(1) On the merger date all assets and liabilities of the pension fund maintained by Richmond become the assets and liabilities of the pension fund maintained by Wandsworth.
(2) No later than 3 months after the date these Regulations come into force, Wandsworth and Richmond must publish a statement setting out the assets and liabilities of their respective pension funds immediately before the merger date.
(3) After the merger date—
(a) any payment received by Richmond relating to its function as an administering authority before that date, must be paid into the pension fund maintained by Wandsworth; and
(b) any payment due to be made by Richmond relating to its function as an administering authority which had not been made before that date, must be paid from the pension fund maintained by Wandsworth.

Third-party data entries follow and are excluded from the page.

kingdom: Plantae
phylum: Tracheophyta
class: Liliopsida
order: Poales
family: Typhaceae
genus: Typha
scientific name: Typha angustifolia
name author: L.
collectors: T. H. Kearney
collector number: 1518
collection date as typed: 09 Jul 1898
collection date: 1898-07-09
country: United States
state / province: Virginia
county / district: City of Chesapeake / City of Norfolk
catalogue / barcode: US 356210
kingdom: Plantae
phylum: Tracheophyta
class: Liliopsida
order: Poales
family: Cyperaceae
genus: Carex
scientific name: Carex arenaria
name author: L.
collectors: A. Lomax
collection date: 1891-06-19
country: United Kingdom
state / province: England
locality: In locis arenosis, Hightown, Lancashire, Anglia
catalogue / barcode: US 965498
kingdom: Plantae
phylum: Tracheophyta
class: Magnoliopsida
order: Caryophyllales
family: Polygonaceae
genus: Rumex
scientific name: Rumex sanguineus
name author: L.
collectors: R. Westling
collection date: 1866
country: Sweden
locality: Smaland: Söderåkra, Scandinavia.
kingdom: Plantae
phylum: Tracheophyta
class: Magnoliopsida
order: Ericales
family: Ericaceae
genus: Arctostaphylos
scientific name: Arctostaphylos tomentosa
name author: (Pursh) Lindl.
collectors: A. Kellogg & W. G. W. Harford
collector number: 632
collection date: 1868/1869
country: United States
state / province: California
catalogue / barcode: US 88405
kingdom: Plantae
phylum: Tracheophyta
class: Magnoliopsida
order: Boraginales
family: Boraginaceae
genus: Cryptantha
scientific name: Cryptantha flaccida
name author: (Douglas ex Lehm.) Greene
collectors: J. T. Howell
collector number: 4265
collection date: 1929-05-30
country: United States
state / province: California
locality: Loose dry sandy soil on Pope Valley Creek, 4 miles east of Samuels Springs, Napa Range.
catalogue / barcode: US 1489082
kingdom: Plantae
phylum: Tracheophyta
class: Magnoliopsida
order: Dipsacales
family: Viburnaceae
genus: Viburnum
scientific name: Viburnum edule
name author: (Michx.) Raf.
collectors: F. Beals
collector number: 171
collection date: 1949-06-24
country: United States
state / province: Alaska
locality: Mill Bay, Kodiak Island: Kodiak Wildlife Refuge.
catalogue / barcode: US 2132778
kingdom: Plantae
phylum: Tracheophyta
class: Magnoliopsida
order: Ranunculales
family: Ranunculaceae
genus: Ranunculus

(4) Any question concerning the rights or liabilities of any person under the 2013 Regulations or the Earlier Regulations which was decided by Richmond before the merger date is deemed to be a decision of Wandsworth for the purposes of any challenge to a decision.
(5) Any question concerning the rights or liabilities of any person under the 2013 Regulations or the Earlier Regulations which was due to be decided by Richmond but which was not decided before the merger date, must be decided by Wandsworth.
(6) Any admission agreement to which Richmond is a party continues to have effect with Wandsworth substituted for Richmond.
(7) Any arrangements under regulation 17 of the 2013 Regulations (additional voluntary contributions) under a scheme established by Richmond continue to have effect as if they had been entered into under a scheme established by Wandsworth.